Designer Genes: Animals may save people?

We're in the beginning of a genetic revolution and animals are at the forefront of it. Not only are animals helping scientists better understand our human genetics, there's a chance they could help save people's lives. This, as scientists keep making ground-breaking discoveries about our genes: Everything from how to screen and avoid diseases to how to choose certain traits before a baby is born. To learn all that, it takes a little help from our friends.

While reading "Hacking Darwin" by technology futurist Jamie Metzl, we learn that roundworms were studied and helped with some of this research!

"One of the best model organisms are these C. elegans roundworms, and the reason is they reproduce very quickly. They have a central nervous system, kind of like ours, but they're relatively simple.  They're on the simple side of complex organisms, and they have been poked and prodded and genetically engineered by scientists, to learn more about how genetics function," explains Metzl. 

RELATED: Designer Genes: Screening embryos to fight genetic diseases

He has been monitoring and studying the genetics technology boom. He says many other animals are helping us better understand human genes. Scientists are transforming genetic research by using a tool called CRISPR. This helps them snip and edit DNA strands, as though they're using a pair of scissors.

"Right now, for example, is a translucent lizard that was just created using CRISPR, but the application of the gene editing on animals is actually increasing extremely rapidly.  You're in Texas, where there's a big cattle industry, so they are now in an experimental phase, using gene-edited cattle that don't have horns. They grow muscle much more quickly. There's an explosion of the application of genetic technologies on these animals," states Metzl.

RELATED: Designer Genes: Custom-made babies?

While heart valves from pigs are already being used to help humans with valve problems, Metzl says now other organs in a pig, like a pancreas, could help soon.

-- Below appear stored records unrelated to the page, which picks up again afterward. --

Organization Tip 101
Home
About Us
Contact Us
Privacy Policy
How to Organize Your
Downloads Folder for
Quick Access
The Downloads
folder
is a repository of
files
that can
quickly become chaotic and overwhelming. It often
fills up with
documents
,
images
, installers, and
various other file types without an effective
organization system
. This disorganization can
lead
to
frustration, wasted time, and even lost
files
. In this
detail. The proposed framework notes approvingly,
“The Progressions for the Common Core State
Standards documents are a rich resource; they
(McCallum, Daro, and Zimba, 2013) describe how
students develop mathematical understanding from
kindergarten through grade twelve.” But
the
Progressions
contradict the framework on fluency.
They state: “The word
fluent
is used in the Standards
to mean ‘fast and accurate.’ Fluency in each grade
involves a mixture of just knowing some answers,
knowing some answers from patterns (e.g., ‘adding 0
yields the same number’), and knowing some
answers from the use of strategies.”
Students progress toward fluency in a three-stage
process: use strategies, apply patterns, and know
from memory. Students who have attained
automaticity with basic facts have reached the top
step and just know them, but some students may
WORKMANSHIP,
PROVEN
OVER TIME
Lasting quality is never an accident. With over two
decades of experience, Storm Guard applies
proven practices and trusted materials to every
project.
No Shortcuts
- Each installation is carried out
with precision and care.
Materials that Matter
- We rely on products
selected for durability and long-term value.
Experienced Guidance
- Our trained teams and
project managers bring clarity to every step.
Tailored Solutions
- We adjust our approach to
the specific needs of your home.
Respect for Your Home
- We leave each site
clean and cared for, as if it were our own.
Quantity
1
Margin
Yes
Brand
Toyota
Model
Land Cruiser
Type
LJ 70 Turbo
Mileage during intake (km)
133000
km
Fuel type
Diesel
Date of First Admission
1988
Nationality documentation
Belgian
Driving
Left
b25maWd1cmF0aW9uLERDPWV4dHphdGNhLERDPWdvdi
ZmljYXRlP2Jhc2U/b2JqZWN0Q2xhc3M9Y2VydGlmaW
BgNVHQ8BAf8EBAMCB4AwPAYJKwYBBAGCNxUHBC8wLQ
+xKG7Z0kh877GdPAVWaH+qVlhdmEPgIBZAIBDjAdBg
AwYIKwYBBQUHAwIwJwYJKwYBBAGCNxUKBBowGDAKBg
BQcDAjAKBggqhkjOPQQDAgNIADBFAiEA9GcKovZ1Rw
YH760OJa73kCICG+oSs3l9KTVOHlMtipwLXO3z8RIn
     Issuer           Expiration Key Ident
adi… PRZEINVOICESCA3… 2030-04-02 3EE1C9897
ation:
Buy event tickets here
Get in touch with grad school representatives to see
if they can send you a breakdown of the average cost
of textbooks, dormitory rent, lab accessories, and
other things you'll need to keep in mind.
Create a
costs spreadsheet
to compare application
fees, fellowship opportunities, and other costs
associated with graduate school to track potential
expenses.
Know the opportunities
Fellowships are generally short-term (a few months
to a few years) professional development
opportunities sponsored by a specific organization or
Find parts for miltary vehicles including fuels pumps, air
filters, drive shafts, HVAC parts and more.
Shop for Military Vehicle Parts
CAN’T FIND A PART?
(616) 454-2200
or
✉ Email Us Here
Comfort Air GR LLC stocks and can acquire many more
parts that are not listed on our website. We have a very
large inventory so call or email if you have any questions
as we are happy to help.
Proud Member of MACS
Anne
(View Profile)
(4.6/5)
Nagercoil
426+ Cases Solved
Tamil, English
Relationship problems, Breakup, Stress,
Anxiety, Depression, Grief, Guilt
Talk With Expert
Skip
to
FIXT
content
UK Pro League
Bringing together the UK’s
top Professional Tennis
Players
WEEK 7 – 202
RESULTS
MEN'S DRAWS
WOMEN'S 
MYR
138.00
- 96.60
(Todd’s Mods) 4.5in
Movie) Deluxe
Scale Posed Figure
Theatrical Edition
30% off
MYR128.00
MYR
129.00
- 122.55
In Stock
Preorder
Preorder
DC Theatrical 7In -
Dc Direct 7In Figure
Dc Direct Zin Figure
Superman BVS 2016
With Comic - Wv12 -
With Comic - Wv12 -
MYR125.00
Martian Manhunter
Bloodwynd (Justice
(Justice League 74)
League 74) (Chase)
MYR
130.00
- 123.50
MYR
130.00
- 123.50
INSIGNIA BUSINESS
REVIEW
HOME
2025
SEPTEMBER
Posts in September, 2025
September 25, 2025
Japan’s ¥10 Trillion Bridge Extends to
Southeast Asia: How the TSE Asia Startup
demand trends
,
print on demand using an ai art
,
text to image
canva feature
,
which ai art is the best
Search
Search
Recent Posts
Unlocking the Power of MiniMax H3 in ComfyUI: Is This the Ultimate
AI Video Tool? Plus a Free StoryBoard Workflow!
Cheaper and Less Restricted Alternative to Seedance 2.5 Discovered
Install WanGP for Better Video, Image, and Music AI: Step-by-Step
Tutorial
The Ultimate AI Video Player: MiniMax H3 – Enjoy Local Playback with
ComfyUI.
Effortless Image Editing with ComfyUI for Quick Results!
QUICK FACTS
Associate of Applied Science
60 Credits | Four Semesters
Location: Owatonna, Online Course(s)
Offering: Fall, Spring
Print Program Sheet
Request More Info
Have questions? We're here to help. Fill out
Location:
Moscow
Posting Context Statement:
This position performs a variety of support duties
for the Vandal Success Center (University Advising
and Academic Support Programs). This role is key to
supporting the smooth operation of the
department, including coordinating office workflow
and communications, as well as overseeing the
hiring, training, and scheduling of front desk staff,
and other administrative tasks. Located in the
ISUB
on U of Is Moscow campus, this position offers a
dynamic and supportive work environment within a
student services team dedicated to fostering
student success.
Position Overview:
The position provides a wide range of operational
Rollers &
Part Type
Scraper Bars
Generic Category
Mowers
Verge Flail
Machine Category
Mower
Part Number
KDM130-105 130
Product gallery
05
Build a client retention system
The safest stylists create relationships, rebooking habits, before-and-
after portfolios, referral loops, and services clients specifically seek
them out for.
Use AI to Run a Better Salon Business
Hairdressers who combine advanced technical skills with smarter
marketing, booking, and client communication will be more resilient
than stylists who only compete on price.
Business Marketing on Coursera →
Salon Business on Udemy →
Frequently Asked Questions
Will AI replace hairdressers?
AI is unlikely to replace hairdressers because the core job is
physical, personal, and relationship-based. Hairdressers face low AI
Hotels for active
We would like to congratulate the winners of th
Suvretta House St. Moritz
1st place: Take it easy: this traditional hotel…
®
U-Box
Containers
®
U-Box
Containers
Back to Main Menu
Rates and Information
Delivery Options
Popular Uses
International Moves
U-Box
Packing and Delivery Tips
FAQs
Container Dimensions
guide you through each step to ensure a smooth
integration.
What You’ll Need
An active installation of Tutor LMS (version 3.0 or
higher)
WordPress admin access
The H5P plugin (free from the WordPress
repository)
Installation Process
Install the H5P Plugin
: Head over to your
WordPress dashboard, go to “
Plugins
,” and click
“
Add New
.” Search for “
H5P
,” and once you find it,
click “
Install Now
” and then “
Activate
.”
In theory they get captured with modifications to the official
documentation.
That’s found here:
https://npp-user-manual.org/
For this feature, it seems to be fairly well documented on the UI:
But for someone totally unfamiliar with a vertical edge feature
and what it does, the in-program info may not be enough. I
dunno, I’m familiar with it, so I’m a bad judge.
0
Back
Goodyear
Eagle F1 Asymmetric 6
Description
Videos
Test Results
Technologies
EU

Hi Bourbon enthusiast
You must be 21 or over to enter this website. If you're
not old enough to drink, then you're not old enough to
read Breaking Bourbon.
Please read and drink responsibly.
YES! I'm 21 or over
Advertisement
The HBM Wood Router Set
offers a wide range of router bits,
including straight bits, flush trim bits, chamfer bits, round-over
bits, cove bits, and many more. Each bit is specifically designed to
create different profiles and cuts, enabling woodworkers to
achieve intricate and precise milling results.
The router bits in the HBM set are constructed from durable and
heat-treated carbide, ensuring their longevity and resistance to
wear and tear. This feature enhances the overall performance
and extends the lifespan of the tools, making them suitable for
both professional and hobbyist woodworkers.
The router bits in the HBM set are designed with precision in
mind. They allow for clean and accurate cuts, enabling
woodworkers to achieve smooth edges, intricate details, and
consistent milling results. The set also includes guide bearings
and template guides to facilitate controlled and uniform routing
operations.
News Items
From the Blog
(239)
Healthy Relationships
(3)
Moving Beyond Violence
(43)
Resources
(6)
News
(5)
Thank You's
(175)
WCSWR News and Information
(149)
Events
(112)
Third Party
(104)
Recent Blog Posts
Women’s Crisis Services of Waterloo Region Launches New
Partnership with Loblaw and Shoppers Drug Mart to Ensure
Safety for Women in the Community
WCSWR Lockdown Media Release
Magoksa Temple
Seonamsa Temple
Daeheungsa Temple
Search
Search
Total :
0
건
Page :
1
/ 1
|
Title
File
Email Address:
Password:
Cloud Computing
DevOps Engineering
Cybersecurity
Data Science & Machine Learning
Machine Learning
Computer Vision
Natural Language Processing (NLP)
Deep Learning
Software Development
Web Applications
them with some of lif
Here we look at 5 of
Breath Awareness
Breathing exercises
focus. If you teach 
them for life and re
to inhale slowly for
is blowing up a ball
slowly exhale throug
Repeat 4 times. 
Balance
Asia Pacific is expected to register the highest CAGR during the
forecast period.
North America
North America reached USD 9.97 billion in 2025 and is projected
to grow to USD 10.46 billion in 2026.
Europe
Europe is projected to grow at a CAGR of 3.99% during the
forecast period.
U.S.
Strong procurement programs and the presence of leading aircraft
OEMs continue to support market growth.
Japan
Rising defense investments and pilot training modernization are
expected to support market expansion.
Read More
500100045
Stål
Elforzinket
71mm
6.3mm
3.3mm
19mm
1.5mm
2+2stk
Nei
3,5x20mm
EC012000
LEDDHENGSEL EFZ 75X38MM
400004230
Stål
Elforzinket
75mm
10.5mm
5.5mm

"We're absolutely getting closer to that, and it's a really significant thing, and it's moving very, very quickly. We've already had in Texas, baboon hearts and they tried to put them in humans - they didn't really work very well," explains Metzl.  However, he goes on to say that experiments are still moving in that direction, especially to help patients in need of a transplant.

Scientists are now studying how to insert a person's own DNA into an animal to grow an organ like a heart, liver, or pancreas, in that animal, to later be transplanted in the human patient, so it would be a perfect match.

I went out into our community to see how people feel about animals helping people.  Everyone we spoke with said, as long as it's humane, they felt like it could be beneficial.  Metzl concurs.  "We need to respect animals and treat them well, but I'm also a humanist, and if I could save the life of a fellow human, I would certainly go a long way to do that," exclaims Metzl.  He believes a lot of these possibilities may become reality in the next 10 to 20 years.